■ Excerpt:
Grounding for dust control

Dean Jenkins

Promoted Users
I've seen @Barry and a few others mention grounding the vehicle, in various posts, as one of the steps in controlling dust while painting.

Thought I would give it a try, and it made a big difference. Wow!

It makes sense as air flowing over a panel can generate static electricity, which then attracts any dust in the air.
Grounding the vehicle eliminates the static.

But, to work, it has to be a "true ground."

I've seen some folks, on other groups, say they loop a chain over the axle and let it sit on the floor, to ground the vehicle.
Not to be mean, but that is somewhat comical. The axle housing in nearly every situation (when you are painting the body) is going to have some type of coating, paint or powdercoat, etc. so it will not conduct electricity. And most shop floors are concrete, which is more of an insulator to electricity than a conductor.

For this to work, a connection to a real ground needs to be made to bare metal on the car.

■ Stored records:
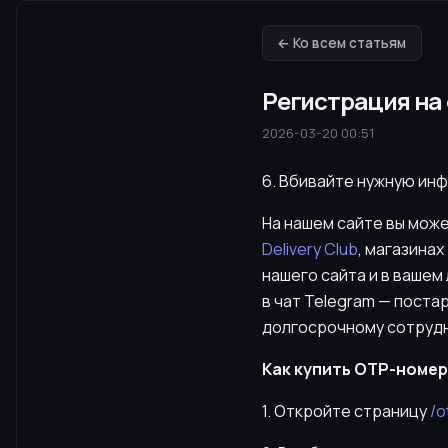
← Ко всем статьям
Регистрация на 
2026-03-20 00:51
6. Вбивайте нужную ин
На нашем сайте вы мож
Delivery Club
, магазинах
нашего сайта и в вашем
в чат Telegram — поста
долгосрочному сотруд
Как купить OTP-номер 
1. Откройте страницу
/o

■ Problems to work on:
A. Write out the post on grounding for dust control from "It makes sense" to "ground the vehicle.".
B. In the post on grounding for dust control, what can air flowing over a panel generate?

■ Responses by task:
A.
It makes sense as air flowing over a panel can generate static electricity, which then attracts any dust in the air.
Grounding the vehicle eliminates the static.

But, to work, it has to be a "true ground."

I've seen some folks, on other groups, say they loop a chain over the axle and let it sit on the floor, to ground the vehicle.

B. Static electricity, which then attracts any dust in the air.